I have a model that takes an input tensor , along with other inputs k and D. The model outputs several tensors, including cs_hat. When I compute gradients of cs_hat with respect to the first slice of inputs (inputs[:,:,0]), the gradient computation only succeeds if I compute it with respect to the entire tensor inputs instead of just the slice.
Here is a simplified version of my code that illustrates the problem:
import torch
from torch import nn
class MyModel(torch.nn.Module):
def __init__(self, input_size = 3 , ffn_size = 15, ffn_layers = 2, res_block_size = 15, res_block_layers = 2):
super(MyModel, self).__init__()
self.input_size = input_size
self.activation = nn.LeakyReLU()
self.ffn_size = ffn_size
self.ffn_layers = ffn_layers
self.res_block_size = res_block_size
self.res_block_layers = res_block_layers
self.linear_block_0 = self._make_linear_block(self.ffn_size, self.ffn_layers, input_size=self.input_size)
self.final_layer_a = nn.Linear(self.res_block_size, 1, bias=False)
self.final_layer_b = nn.Linear(self.res_block_size, 1, bias=False)

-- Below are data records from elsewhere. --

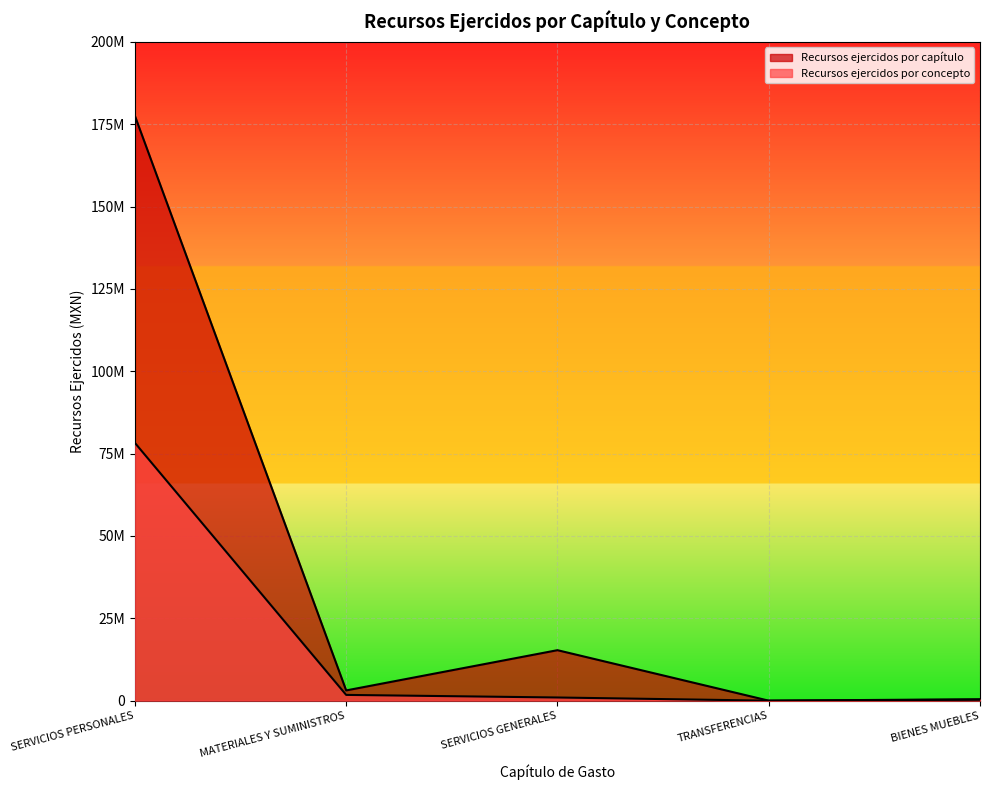

What is the sum of all Recursos ejercidos por concepto values?

81259190.2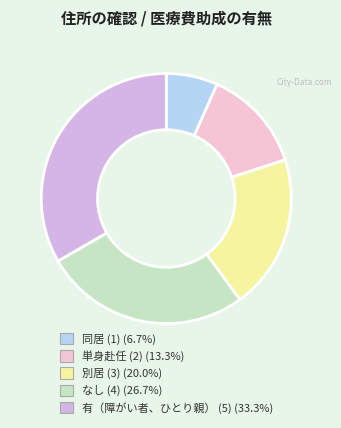

The 同居 (1) slice represents 7% of the pie. True or false?

True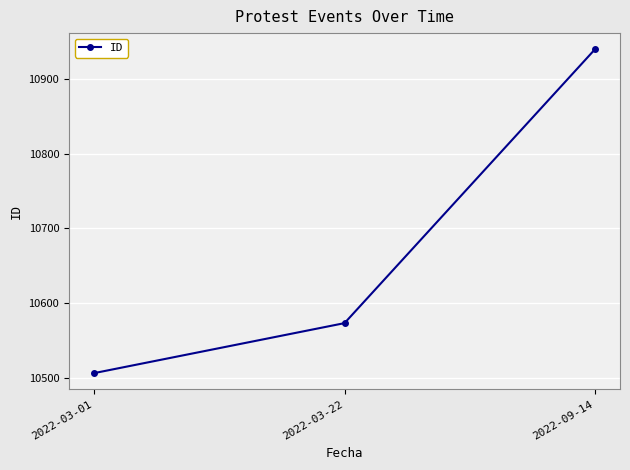

True or false: the data shows 10940 at 2022-09-14.

True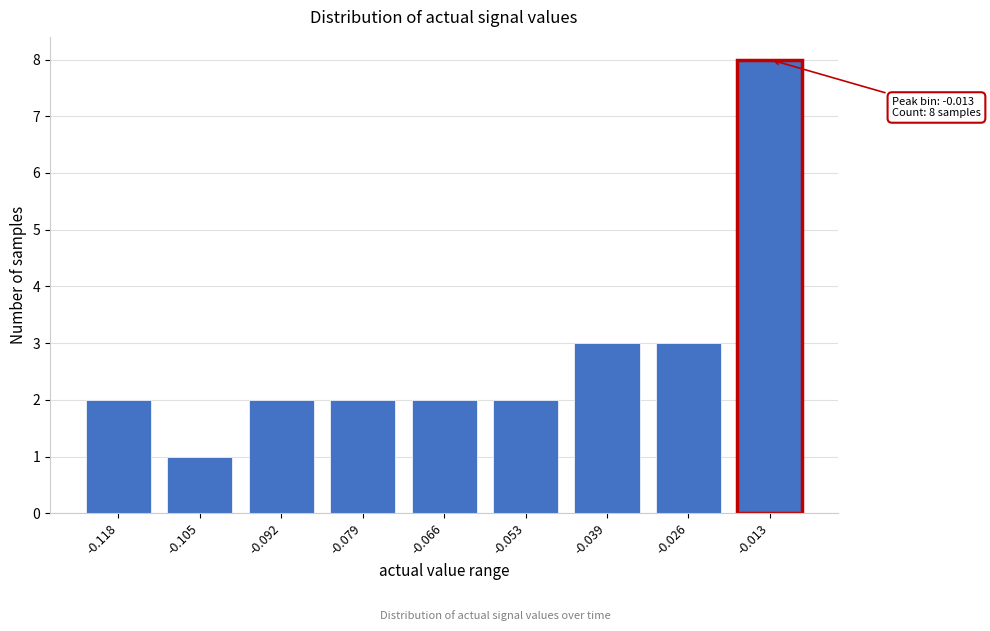

Reading right to left, what are all the values shown in this chart?

-0.013=8	-0.026=3	-0.039=3	-0.053=2	-0.066=2	-0.079=2	-0.092=2	-0.105=1	-0.118=2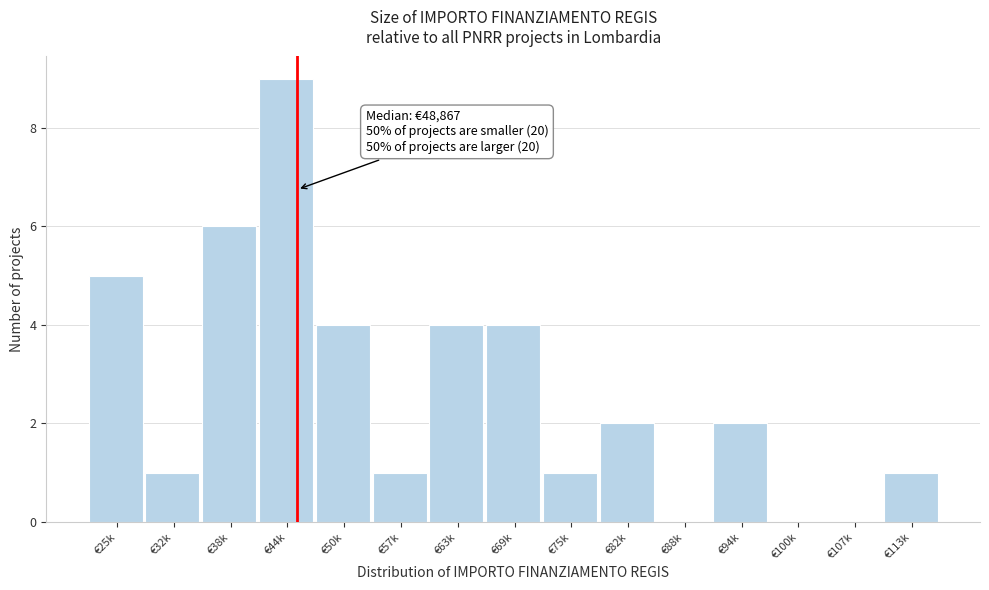

Reading right to left, transcribe all the data shown in this chart.

€113k=1	€107k=0	€100k=0	€94k=2	€88k=0	€82k=2	€75k=1	€69k=4	€63k=4	€57k=1	€50k=4	€44k=9	€38k=6	€32k=1	€25k=5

self.final_layer_c = nn.Linear(self.res_block_size, 1, bias=False)
self.final_layer_d = nn.Linear(self.res_block_size, 1, bias=False)
def _make_linear_block(self, width, depth, input_size = None):
if input_size is None:
linear_block = nn.ModuleList([nn.Linear(width , width), self.activation])
else:
linear_block = nn.ModuleList([nn.Linear(input_size , width), self.activation])
for _ in range(depth - 1):
linear_block.append(nn.Linear(width, width))
linear_block.append(self.activation)
linear_block_ = nn.Sequential(*linear_block)
return linear_block_
def forward(self, inputs,k,D):
t = inputs[:,:,0]
x = inputs[:,:,1]
input_t = torch.cat([t,k.view(-1,1),D.view(-1,1)],dim = -1)
z0 = self.linear_block_0(input_t)
a = self.final_layer_a(z0)
b = self.final_layer_b(z0)
c = self.final_layer_c(z0)
d = self.final_layer_d(z0)
return a,b,c,d
#Main
model = MyModel()
inputs = torch.tensor([[[0.4521, 0.5205]], [[0.3066, 0.6816]], [[0.0547, 0.9297]], [[0.3936, 0.9229]]], requires_grad=True) #supposed to be of size (batch_size,1 ,1)
batch_size = 4
k = torch.randn(batch_size, requires_grad=True)
D = torch.randn(batch_size, requires_grad=True)
# Forward pass
outputs = model(inputs, k, D)
cs_hat = outputs[2] # Assuming cs_hat is the third output
# Gradient computation that works
cs_dt = torch.autograd.grad(cs_hat, inputs, grad_outputs=torch.ones_like(cs_hat), create_graph=True)[0]
# Gradient computation that fails
cs_dt = torch.autograd.grad(cs_hat, inputs[:,:,0], grad_outputs=torch.ones_like(cs_hat), create_graph=True)[0]
My error message:
RuntimeError: One of the differentiated Tensors appears to not have been used in the graph. Set allow_unused=True if this is the desired behavior.
How can I fix this without using the whole having to use the whole input sequence to compute gradients?